Altitude training. That’s not just some mumbo-jumbo coaches harp on for no particular reason. Nope, not at all. Because when you’re running, hiking, or even just setting up a tent at 8000 feet up, you’ll feel it. I literally ran just one mile – four four-hundreds around the campsite – whilst Megan cooked up coffee home-roasted by a friend. And man, after those four laps I felt like cooked chicken in desperate need of caffeine.
And this was after the day before, when we’d taken a 3 hour hike up the highest peak in Yellowstone, Mt. Washburn. That was a 2000 foot climb, topping at at over 10,000 feet up. You’d thought I’d have acclimated. Except, as our guide noted, it can actually take months to fully acclimate to a new elevation. Meaning all that training runners do for a week here or there isn’t as beneficial as we think it is. According to LiveStrong:
Distance running performance will be lower during the first several days at high altitude. Your work capacity is reduced, and the combination of low oxygen and high carbon dioxide in your body tissues may lead to acute altitude sickness. You are also more likely to become dehydrated as you adjust to high altitude, further limiting performance capacity. Low water-vapor pressure at high altitude increases sweat evaporation and you lose more water via an increased breathing rate. Symptoms typically subside after about a week, but your cardiopulmonary system takes longer to fully adapt, usually at least two weeks. A 2005 study published in “International Journal of Sports Medicine” showed increased hemoglobin mass and red blood cell volume after three weeks at altitude, suggesting significant altitude acclimatization.

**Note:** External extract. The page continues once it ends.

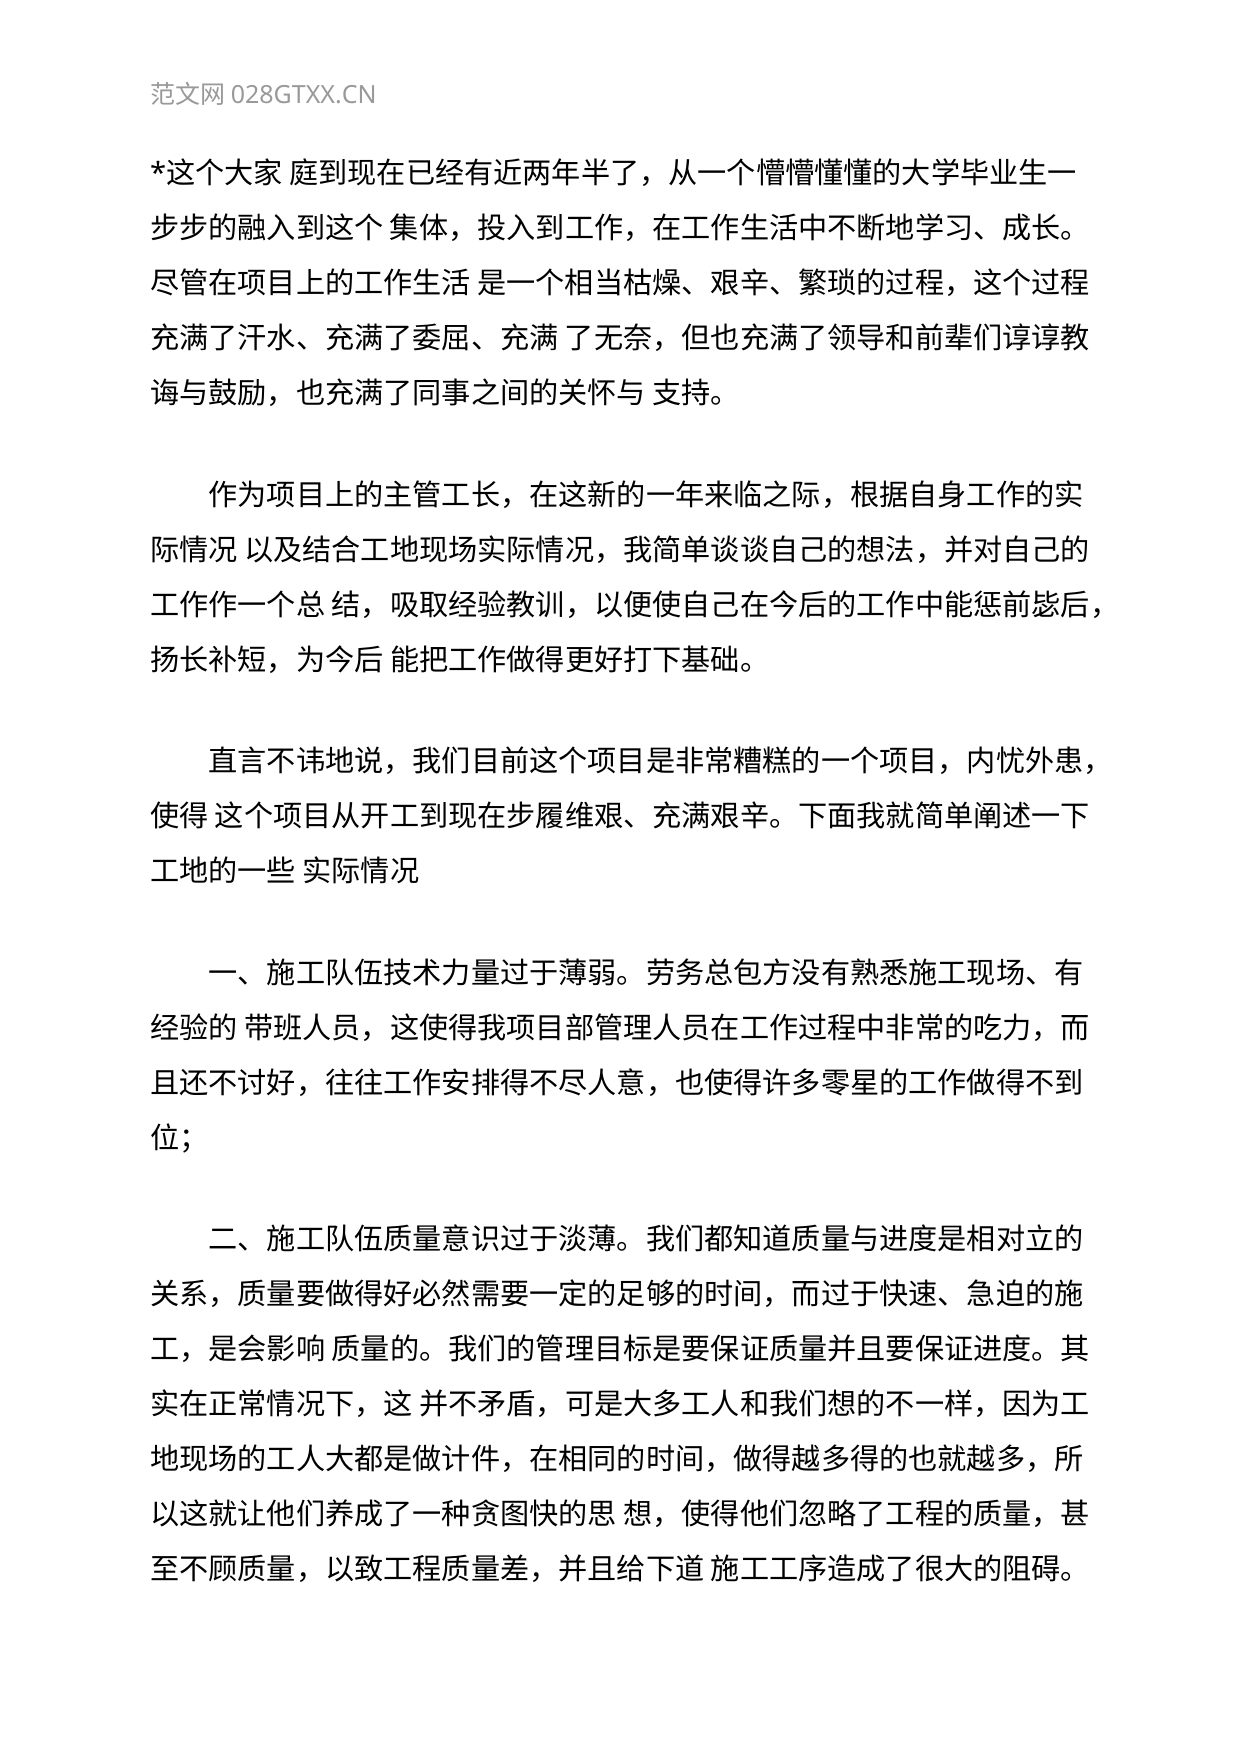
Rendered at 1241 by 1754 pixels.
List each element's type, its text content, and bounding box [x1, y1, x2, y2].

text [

So somewhere between one week and “months” you’ll find optimal acclimation time. Unfortunately I don’t have time to research it more as we’re still on the road. But know that if you go running in circles in a campground, you’re like to get some mighty strange looks. Then people will want to talk to you about your running, though. Which means you make friends. And if they’re nice friends, they’ll share their breakfast of champions with you: like brownies!